È di nuovo il 37enne Salwan Momika, cittadino iracheno da 5 anni in Svezia come rifugiato politico, ad accendere, non solo metaforicamente, il clima già tesissimo tra il suo paese d’origine e quello che gli ha dato asilo.

Nasce da un suo messaggio sui social martedì scorso, nel quale annunciava che avrebbe «calpestato e bruciato il Corano e la bandiera irachena» davanti all’ambasciata di Baghdad a Stoccolma giovedì pomeriggio, il motivo dell’assalto alla sede diplomatica svedese avvenuto nella notte di mercoledì sera nella capitale mediorientale. Le centinaia di manifestati che hanno invaso l’ambasciata scandinava hanno poi dato fuoco ai locali nei quali si trovavano al grido «se voi bruciate il nostro libro sacro noi bruciamo la vostra sede».

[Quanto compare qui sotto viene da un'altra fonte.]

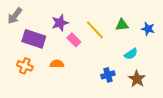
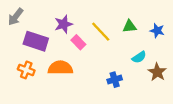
orange semicircle: (57, 64) -> (60, 68), size x1.6
brown star: (137, 79) -> (157, 72), moved

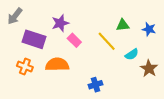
yellow line: (101, 32) -> (107, 41), moved
blue cross: (115, 80) -> (95, 85), moved

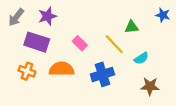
purple star: (60, 23) -> (47, 16), moved
blue star: (149, 29) -> (163, 15), moved
brown star: (149, 69) -> (150, 86), moved, turned -30
blue cross: (95, 85) -> (102, 74), moved, size x1.5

Ad assaltare l’ambasciata sono stati manifestanti incitati dal predicatore clerico sciita Moqtada Al Sadr, invertendo la tempistica andata in scena lo scorso 27 giugno. Quel giorno Momika aveva prima infilato una fetta di pancetta tra le pagine del Corano per poi strapparne alcune pulendosi le scarpe e infine dando fuoco a tutto il libro davanti alla moschea di Medborgarplatsen, situata al centro di Stoccolma.

ALLORA LE REAZIONI IN IRAQ e in tutto il mondo musulmano erano state durissime compreso l’assalto successivo all’ambasciata svedese a Baghdad sempre ad opera degli uomini di Al Sadr. La manifestazione di ieri di Momika, nonostante i fragorosi annunci, non è stata così simbolicamente violenta come quella dello scorso giugno: il profugo iracheno si è limitato a buttare a terra una copia del libro sacro per l’Islam e a calpestarlo. Ha poi sventolato con una mano la bandiera svedese e con l’altra ha brandito un megafono con il quale ha ribadito le sue ragioni a favore della libertà di espressione svedese contrapposta all’«oscurantismo islamico».

Immediata la reazione del governo iracheno che tramite il suo primo ministro, Mohamed Shia Al-Sudani, ha deciso di ritirare il suo ambasciatore da Stoccolma in risposta al «ripetuto permesso del governo svedese di bruciare il Sacro Corano, insultare le santità islamiche e bruciare la bandiera irachena». Al-Sudani ha invitato anche l’ambasciatore svedese a Baghdad a lasciare il paese; nella notte le forze di polizia non avevano fatto nulla per impedire l’assalto dei “sadristi” all’ambasciata scandinava. Anche il ministro iracheno delle comunicazioni Hayam al-Yasiri ha annunciato che gli affari con tutte le società svedesi saranno vietati in Iraq. Il governo iracheno ha inoltre annunciato il ritiro del permesso di lavoro per la società di telecomunicazioni svedese Ericsson.

Condanne unanimi erano arrivate da tutte le cancellerie occidentali alla notizia dell’assalto dell’ambasciata svedese di mercoledì notte anche se non erano mancati i distinguo come quello del ministro degli Esteri italiano, Antonio Tajani, che nell’esprimere «solidarietà con la Svezia per l’incendio alla sua Ambasciata a Baghdad» ha poi voluto precisare che «bruciare testi sacri, Vangelo, Corano o Torah, è un atto di violenza contro Dio e i credenti».

SECONDO JOAKIM NERGELIUS, avvocato e professore di giurisprudenza a Stoccolma «la critica alla religione è legale in Svezia; la libertà di espressione, introdotta con una modifica costituzionale nel 1970, ad esempio vieta di dire cose minacciose o dispregiative nei confronti di un gruppo di persone ma – continua il professore di diritto – è controverso per la nostra legislazione ritenere che il rogo di un libro sacro possa essere un incitamento contro un gruppo di persone».
Il mondo islamico però la pensa diversamente e altri paesi musulmani potrebbero seguire l’esempio iracheno.